SAAD ZAGHLUL (ou ZAGHLUL PACHA)

 

 

 

REFERENCES:


J. Berque , L'Egypte : impérialisme et révolution, Paris, 1967


O. Carre, Le nationalisme arabe, Fayard, 1993
- Atlas : Chronique du Proche-orient, Paris, 1995


M. Deeb, Party Politics in Egypt : the Wafd and its rivals, 1919-1939, Londres, 1979


A. Hourani, Histoire des peuples arabes, Seuil, 1993


N. Tomiche, L'Egypte moderne, coll. Que Sais-Je ?, P.U.F., 1966

 

A voir dans l'encyclopédie:

Al Azhar

QUI?

Homme politique égyptien né en 1860 et mort en 1927. Il fut le fondateur du parti Wafd en 1919.

QUAND?

Suite à la victoire de son parti aux élections de 1924, il devient Premier ministre. Mais il doit démissionner. Il est élu président de la Chambre en 1926, un an avant sa mort.

OÙ?

En Egypte

COMMENT?

Saad Zaghlul obligera les Britanniques à reconnaître l'indépendance de l'Egypte en 1922.


Saad Zaghlul, chef incontesté du nationalsme arabe

Saad Zaghlul est né en 1860 à Ibyanah en Basse Egypte. Issu d'une famille de fellahs, il réussi quand même des études universitaires, à l'université musulmane traditionnelle d'al Azhar. Fonctionnaire, avocat (1884) et magistrat (1893), il devient ministre de l'Instruction publique en 1906, puis de la Justice en 1910. Saad Zaghlul réforme la justice et l'enseignement pour lequel il encourage l'usage de la langue arabe. Chef de file des nationalistes, doué d'un réel talent d'orateur, il réclame dès novembre 1918 l'indépendance égyptienne, sur la base des principes définis par le président américain Georges Wilson (pour libération des peuples colonisés).

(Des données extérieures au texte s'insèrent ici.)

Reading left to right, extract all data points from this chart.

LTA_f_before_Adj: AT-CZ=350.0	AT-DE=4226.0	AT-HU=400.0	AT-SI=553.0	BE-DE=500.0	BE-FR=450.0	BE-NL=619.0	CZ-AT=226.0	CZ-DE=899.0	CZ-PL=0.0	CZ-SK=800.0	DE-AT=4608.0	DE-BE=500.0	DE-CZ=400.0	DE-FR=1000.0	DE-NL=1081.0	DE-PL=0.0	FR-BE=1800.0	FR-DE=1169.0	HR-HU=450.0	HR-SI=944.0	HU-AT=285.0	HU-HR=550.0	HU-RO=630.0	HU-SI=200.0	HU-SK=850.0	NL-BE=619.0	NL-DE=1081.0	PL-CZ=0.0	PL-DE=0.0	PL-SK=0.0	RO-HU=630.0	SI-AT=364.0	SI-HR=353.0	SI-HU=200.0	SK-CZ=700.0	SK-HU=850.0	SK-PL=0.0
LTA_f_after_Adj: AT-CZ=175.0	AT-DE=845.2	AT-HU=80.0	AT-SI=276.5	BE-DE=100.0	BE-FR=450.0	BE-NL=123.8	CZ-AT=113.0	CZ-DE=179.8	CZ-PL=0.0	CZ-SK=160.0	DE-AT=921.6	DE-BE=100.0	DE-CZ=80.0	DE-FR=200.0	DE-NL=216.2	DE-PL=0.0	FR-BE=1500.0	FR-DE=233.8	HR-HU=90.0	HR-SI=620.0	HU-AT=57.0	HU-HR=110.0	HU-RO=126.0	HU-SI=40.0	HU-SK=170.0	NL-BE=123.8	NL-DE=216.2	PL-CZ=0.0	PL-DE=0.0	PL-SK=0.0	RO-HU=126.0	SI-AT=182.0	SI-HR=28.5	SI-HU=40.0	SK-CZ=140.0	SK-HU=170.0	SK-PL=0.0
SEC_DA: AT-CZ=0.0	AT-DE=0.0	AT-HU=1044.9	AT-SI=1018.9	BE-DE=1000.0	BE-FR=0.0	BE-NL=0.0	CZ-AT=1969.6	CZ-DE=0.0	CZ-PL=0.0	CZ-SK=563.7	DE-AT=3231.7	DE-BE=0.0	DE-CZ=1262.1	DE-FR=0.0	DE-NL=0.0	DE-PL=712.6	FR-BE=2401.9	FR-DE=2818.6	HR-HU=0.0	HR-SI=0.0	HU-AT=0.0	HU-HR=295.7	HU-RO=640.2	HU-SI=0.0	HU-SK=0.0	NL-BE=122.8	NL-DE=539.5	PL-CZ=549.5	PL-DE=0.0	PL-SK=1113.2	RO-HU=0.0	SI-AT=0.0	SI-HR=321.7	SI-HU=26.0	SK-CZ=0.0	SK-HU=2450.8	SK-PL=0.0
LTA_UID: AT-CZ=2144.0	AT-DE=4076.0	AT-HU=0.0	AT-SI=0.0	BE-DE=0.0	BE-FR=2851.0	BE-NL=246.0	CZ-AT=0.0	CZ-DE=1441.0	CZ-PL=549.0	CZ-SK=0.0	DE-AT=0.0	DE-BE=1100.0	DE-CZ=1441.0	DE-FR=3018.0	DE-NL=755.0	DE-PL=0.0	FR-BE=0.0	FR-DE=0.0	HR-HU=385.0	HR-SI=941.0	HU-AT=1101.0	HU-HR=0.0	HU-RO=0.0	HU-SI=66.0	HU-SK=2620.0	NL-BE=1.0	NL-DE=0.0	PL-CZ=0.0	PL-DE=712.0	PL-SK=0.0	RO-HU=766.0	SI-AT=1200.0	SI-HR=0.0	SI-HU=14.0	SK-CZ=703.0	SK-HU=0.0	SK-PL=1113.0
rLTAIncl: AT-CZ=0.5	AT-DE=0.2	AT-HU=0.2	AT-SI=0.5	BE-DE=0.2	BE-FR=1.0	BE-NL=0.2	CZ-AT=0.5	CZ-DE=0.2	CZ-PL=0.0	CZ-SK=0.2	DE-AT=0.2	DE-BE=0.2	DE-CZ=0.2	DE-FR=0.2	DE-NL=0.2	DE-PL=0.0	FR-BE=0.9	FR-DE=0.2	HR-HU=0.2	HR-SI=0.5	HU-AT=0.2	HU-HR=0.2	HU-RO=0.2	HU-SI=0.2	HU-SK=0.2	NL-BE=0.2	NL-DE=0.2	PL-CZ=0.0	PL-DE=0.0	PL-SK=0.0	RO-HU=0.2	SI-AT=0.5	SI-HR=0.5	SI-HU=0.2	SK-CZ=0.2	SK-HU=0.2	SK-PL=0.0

Placé à la tête d'une délégation ou wafd, il plaide la cause de son pays à la Conférence de la paix de Paris en 1919. Les Anglais décident d'arrêter et d'exiler la délégation à Malte. Ce coup de force déclenche immédiatement une vague d'agitation sans précédent en Egypte. C'est l'émeute d'Alexandrie à Assouan. Les étudiants manifestent au Caire aux côtés des femmes placées sous la houlette de Mme Zaghlul qui suscite une grande admiration auprès des femmes d'Orient et du Maghreb pour ses interventions publiques dans la lutte pour l'indépendance. La répression anglaise fait cinq morts dans la capitale. Les sabotages se multiplient : trente Anglais sont tués mais un millier d'Egyptiens meurent sous les balles.

Cédant à la pression populaire, les Anglais autorisent Zaghlul et ses compagnons à se rendre à la Conférence de la paix à Paris. Mais le protectorat anglais sur l'Egypte est finalement maintenu. En juin 1920, Zaghlul se rend à Londres. Les Anglais acceptent de négocier. La rencontre se solde par un échec. Plus d'une centaine de manifestants sont tués par les Anglais à Alexandrie. Les nationalistes gagnent du terrain à la faveur des troubles.

En 1921, Zaghlul est à nouveau arrêté et déporté à Aden, puis aux Seychelles. Mais en Egypte la tension est à son comble. Le gouvernement britannique finit par céder. Le 28 février 1922, l'Egypte devient un état indépendant et souverain. Mais certains "points de réserve" limitent encore cette indépendance quand il s'agit de la sécurité des communications de l'Empire britannique, de la défense de l'Egypte, de la protection des intérêts des étrangers et des minorités, et enfin du condominium sur le Soudan.

Zaghlul dénonce ces restrictions et appelle à la poursuite de la lutte. Les attentats reprennent, dont un contre le QG britannique du Caire. En 1923, Zaghlul est à nouveau déporté (à Gibraltar) puis... libéré sous la pression populaire. Il reçoit un accueil triomphal et son wafd gagne les élections organisées en janvier 1924.

Nommé Premier ministre grâce à son immense popularité, Zaghlul ne peut toutefois s'imposer face au roi Fouad qui reste très puissant. L'homme politique démissionne en novembre 1924 et devient président de la Chambre deux ans plus tard, mais jusqu'à sa mort, en 1927, il reste le chef incontesté du nationalisme égyptien.